The UK and Japan have a long established co-operation in the field of civil nuclear energy, originating in the 1960s. The UK supplied Japan’s first commercial nuclear power reactor, based on the Magnox design, which operated on the Tokai site, from 1966-1998, generating in excess of 27.7 billion KWh.  Nuclear fuel from this reactor, and later Light Water Reactors in Japan, was reprocessed under contract to British Nuclear Fuels, and its successors, from mid 1970s onwards.

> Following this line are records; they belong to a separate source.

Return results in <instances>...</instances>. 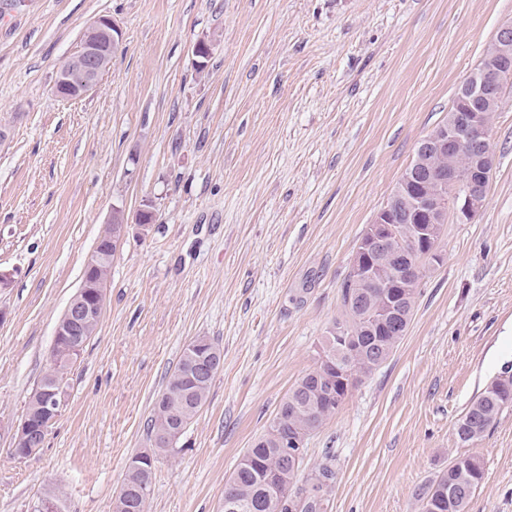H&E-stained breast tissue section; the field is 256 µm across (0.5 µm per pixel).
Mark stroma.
Here are the masks:
<instances>
[{"label":"stroma","mask_w":512,"mask_h":512,"mask_svg":"<svg viewBox=\"0 0 512 512\" xmlns=\"http://www.w3.org/2000/svg\"><path fill=\"white\" fill-rule=\"evenodd\" d=\"M100 18L121 34L109 69L59 97ZM510 20L512 0H0V512L53 487L65 512H113L198 336L223 366L156 462L146 512H223L341 317L365 228ZM492 129L480 215L449 218L398 348L306 442L299 480L335 457L325 512H419L418 487L465 454L484 468L468 512H512V407L473 445L454 431L512 364V88ZM117 209L127 230L70 402L41 453L13 459L8 430Z\"/></svg>","instance_id":"stroma-1"}]
</instances>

Following the Great East Japan Earthquake, on 11 March 2011, leading to partial melt down of three Boiling Water Reactors at the Fukushima Daiici site (Units 1-3), the UK and Japan have established a strong collaboration in the field of nuclear decommissioning and waste management [1-3].  The Governments of UK and Japan recognise the importance of stronger collaboration and co-operation in the field of civil nuclear energy, to address the challenges of legacy decommissioning and waste management, and exploitation of nuclear fission technology as a safe, affordable, low carbon energy supply.

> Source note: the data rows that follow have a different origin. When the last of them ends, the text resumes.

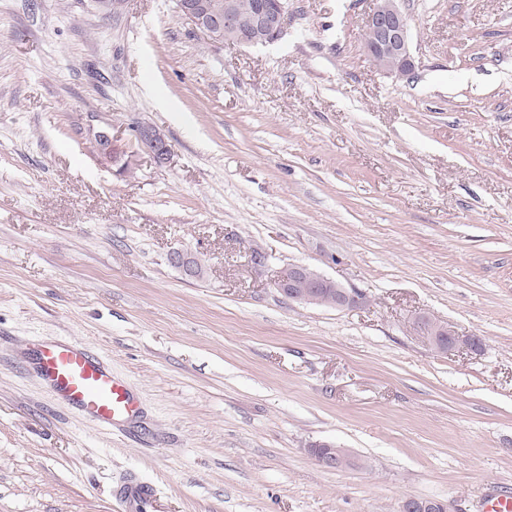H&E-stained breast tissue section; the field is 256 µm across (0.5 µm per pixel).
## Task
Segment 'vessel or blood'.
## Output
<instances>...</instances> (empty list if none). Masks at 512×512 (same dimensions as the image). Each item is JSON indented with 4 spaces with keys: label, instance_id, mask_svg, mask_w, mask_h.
Segmentation results:
<instances>
[{
    "label": "vessel or blood",
    "instance_id": "1",
    "mask_svg": "<svg viewBox=\"0 0 512 512\" xmlns=\"http://www.w3.org/2000/svg\"><path fill=\"white\" fill-rule=\"evenodd\" d=\"M35 372L45 387L89 421L104 427L125 425L138 412L127 383L81 344L54 341L38 345ZM112 495L123 512H160L152 485L131 477L117 483Z\"/></svg>",
    "mask_w": 512,
    "mask_h": 512
}]
</instances>
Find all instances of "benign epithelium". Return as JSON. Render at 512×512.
Instances as JSON below:
<instances>
[{"mask_svg":"<svg viewBox=\"0 0 512 512\" xmlns=\"http://www.w3.org/2000/svg\"><path fill=\"white\" fill-rule=\"evenodd\" d=\"M373 6L364 20L367 39L363 42L366 54L375 68L387 75L407 76L413 73L415 58L411 47V24L408 15L400 7L399 0H372ZM288 0H279L278 8L262 7L253 13L251 30L243 32L238 26L239 0H224L218 9L208 0H185L180 5L181 17L208 43L225 41L243 46H265L278 41L285 32L288 19ZM94 150L98 159L117 167L126 174L131 169V155L126 144L112 133V127L92 131ZM137 150L158 164H165L172 154V146L165 133L151 124H141L133 130ZM170 261L190 278H199L204 270L195 264V254L187 249L176 248L170 253ZM276 288L290 301L301 305H322L324 296L331 294V307L344 310L365 303V295L348 290L303 265L290 264L279 271ZM427 335L435 349L441 352L472 350L478 344L475 336H460L448 327L425 321ZM312 456L323 467L336 468L341 460L354 462L345 448L322 443L311 449ZM401 512H447V506L438 501L416 498L406 499Z\"/></svg>","mask_w":512,"mask_h":512,"instance_id":"1","label":"benign epithelium"}]
</instances>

The Japan – UK framework for Civil Nuclear Co-operation was established in 2012 [1], leading to an annual UK – Japan Nuclear dialogue to strengthen bi-lateral co-operation in civil nuclear energy [4-6]. The mission of the EPSRC JUNO Network for Japan – UK Nuclear Opportunities, is to build on the foundations of this bi-lateral co-operation, to facilitate, create, nurture and co-ordinate collaboration in civil nuclear energy between academic researchers in the UK and Japan.  The initial Network membership comprises over 80 individuals from more than 20 organisations.


1. Japan-UK Framework on Civil Nuclear Co-operation, 2012 (link).

2. UK – Japan Joint Statement, 2014 (link).

3. UK – Japan Joint Statement on Climate Change and Energy Cooperation, 2014 (link).

4. Second Annual UK-Japan Nuclear Dialogue, 2013 (link).

5. Third Annual UK-Japan Nuclear Dialogue, 2014 (link);

6. Fourth Annual UK-Japan Nuclear Dialogue, 2015 (link).